Abstract
The optimization of the turbine rotor tip geometry remains a vital opportunity to create more efficient and durable engines. Balancing the aerodynamic and thermal aspects, while maintaining the mechanical integrity, is key to reshape one of the most vulnerable and life-determining parts of the entire turbine. The ever-increasing turbine gas temperatures, combined with the difficulty of cooling the tip and the aerodynamically penalizing nature of the overtip leakage vortex, make the design of the tip a truly multidisciplinary challenge.
While many earlier efforts focused on uncooled geometries or studied the aerothermal impact with a fixed cooling configuration, the current paper presents the outcome of a multi-objective optimization where both the squealer rim geometry and the cooling injection pattern were allowed to vary simultaneously.

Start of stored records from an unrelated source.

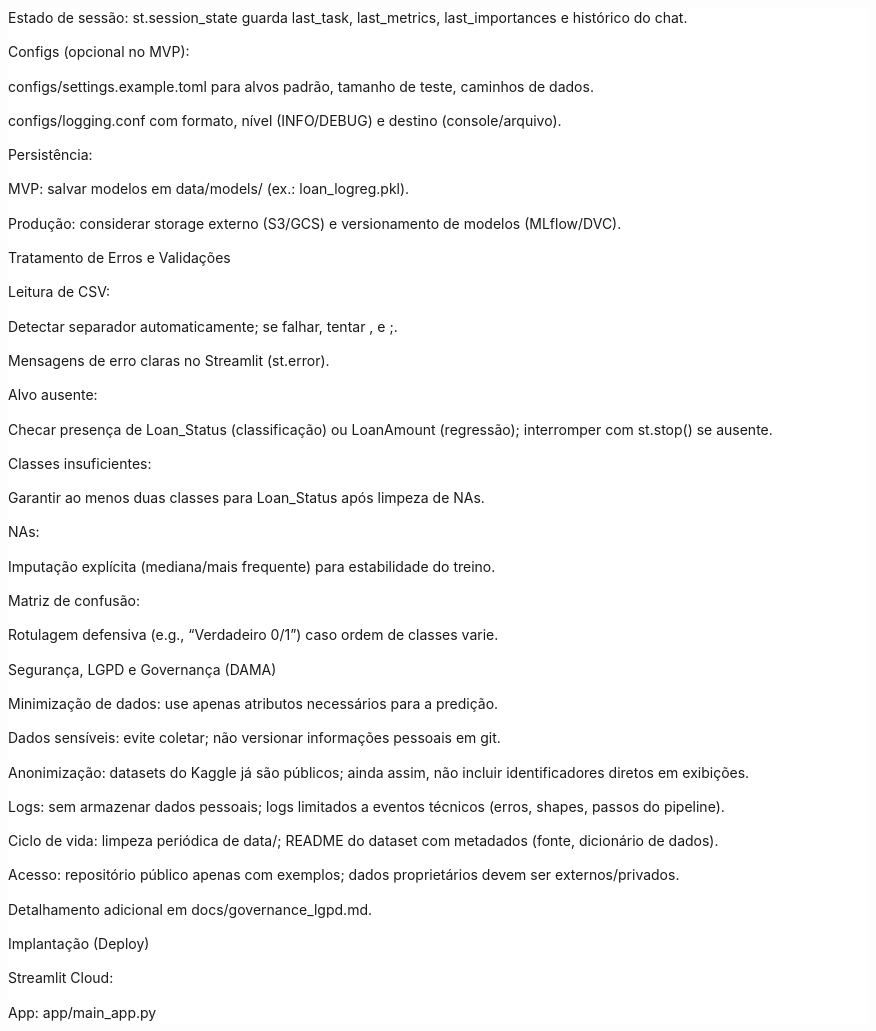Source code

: Estado de sessão: st.session_state guarda last_task, last_metrics, last_importances e histórico do chat.

Configs (opcional no MVP):

configs/settings.example.toml para alvos padrão, tamanho de teste, caminhos de dados.

configs/logging.conf com formato, nível (INFO/DEBUG) e destino (console/arquivo).

Persistência:

MVP: salvar modelos em data/models/ (ex.: loan_logreg.pkl).

Produção: considerar storage externo (S3/GCS) e versionamento de modelos (MLflow/DVC).

Tratamento de Erros e Validações

Leitura de CSV:

Detectar separador automaticamente; se falhar, tentar , e ;.

Mensagens de erro claras no Streamlit (st.error).

Alvo ausente:

Checar presença de Loan_Status (classificação) ou LoanAmount (regressão); interromper com st.stop() se ausente.

Classes insuficientes:

Garantir ao menos duas classes para Loan_Status após limpeza de NAs.

NAs:

Imputação explícita (mediana/mais frequente) para estabilidade do treino.

Matriz de confusão:

Rotulagem defensiva (e.g., “Verdadeiro 0/1”) caso ordem de classes varie.

Segurança, LGPD e Governança (DAMA)

Minimização de dados: use apenas atributos necessários para a predição.

Dados sensíveis: evite coletar; não versionar informações pessoais em git.

Anonimização: datasets do Kaggle já são públicos; ainda assim, não incluir identificadores diretos em exibições.

Logs: sem armazenar dados pessoais; logs limitados a eventos técnicos (erros, shapes, passos do pipeline).

Ciclo de vida: limpeza periódica de data/; README do dataset com metadados (fonte, dicionário de dados).

Acesso: repositório público apenas com exemplos; dados proprietários devem ser externos/privados.

Detalhamento adicional em docs/governance_lgpd.md.

Implantação (Deploy)

Streamlit Cloud:

App: app/main_app.py
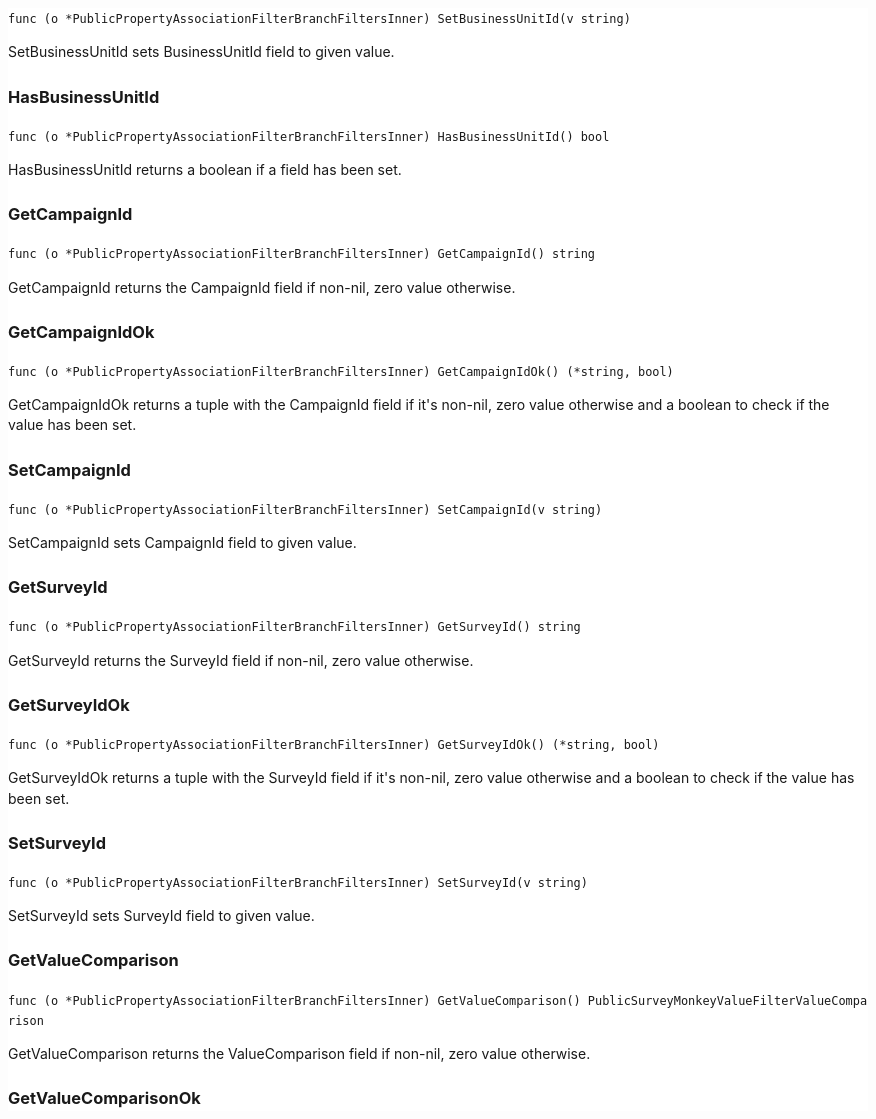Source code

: `func (o *PublicPropertyAssociationFilterBranchFiltersInner) SetBusinessUnitId(v string)`

SetBusinessUnitId sets BusinessUnitId field to given value.

### HasBusinessUnitId

`func (o *PublicPropertyAssociationFilterBranchFiltersInner) HasBusinessUnitId() bool`

HasBusinessUnitId returns a boolean if a field has been set.

### GetCampaignId

`func (o *PublicPropertyAssociationFilterBranchFiltersInner) GetCampaignId() string`

GetCampaignId returns the CampaignId field if non-nil, zero value otherwise.

### GetCampaignIdOk

`func (o *PublicPropertyAssociationFilterBranchFiltersInner) GetCampaignIdOk() (*string, bool)`

GetCampaignIdOk returns a tuple with the CampaignId field if it's non-nil, zero value otherwise
and a boolean to check if the value has been set.

### SetCampaignId

`func (o *PublicPropertyAssociationFilterBranchFiltersInner) SetCampaignId(v string)`

SetCampaignId sets CampaignId field to given value.


### GetSurveyId

`func (o *PublicPropertyAssociationFilterBranchFiltersInner) GetSurveyId() string`

GetSurveyId returns the SurveyId field if non-nil, zero value otherwise.

### GetSurveyIdOk

`func (o *PublicPropertyAssociationFilterBranchFiltersInner) GetSurveyIdOk() (*string, bool)`

GetSurveyIdOk returns a tuple with the SurveyId field if it's non-nil, zero value otherwise
and a boolean to check if the value has been set.

### SetSurveyId

`func (o *PublicPropertyAssociationFilterBranchFiltersInner) SetSurveyId(v string)`

SetSurveyId sets SurveyId field to given value.


### GetValueComparison

`func (o *PublicPropertyAssociationFilterBranchFiltersInner) GetValueComparison() PublicSurveyMonkeyValueFilterValueComparison`

GetValueComparison returns the ValueComparison field if non-nil, zero value otherwise.

### GetValueComparisonOk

This study explores a significantly wider design space, seeking a further synergistic aerothermal benefit through the combination of a quasi-fully arbitrary cooling arrangement, with mutating squealer rim structures. Specifically, the current manuscript presents the results of over 330 cooled and uncooled squealer tip geometries. The high-pressure turbine tip was automatically altered using a novel parametrization strategy adopting a maximum of 40 design variables to vary the squealer rim structures, as well as the size and location of the various cooling holes. The aerodynamic and thermal characteristics of every design were evaluated through Reynolds-averaged Navier–Stokes computational fluid dynamics (CFD) simulations with the k–ω shear-stress transport (SST) model for the turbulence closure, adopting an unstructured hexahedral grid typically containing more than 8 × 106 cells. A multi-objective differential evolution algorithm was used to obtain a Pareto front of designs which maximize the aerodynamic efficiency, while minimizing the overtip thermal loads. Eventually, a detailed investigation and robustness study was performed on a set of prime squealer geometries, to further investigate the aerodynamic flow topology and the effect of various cooling injection schemes on the heat transfer patterns.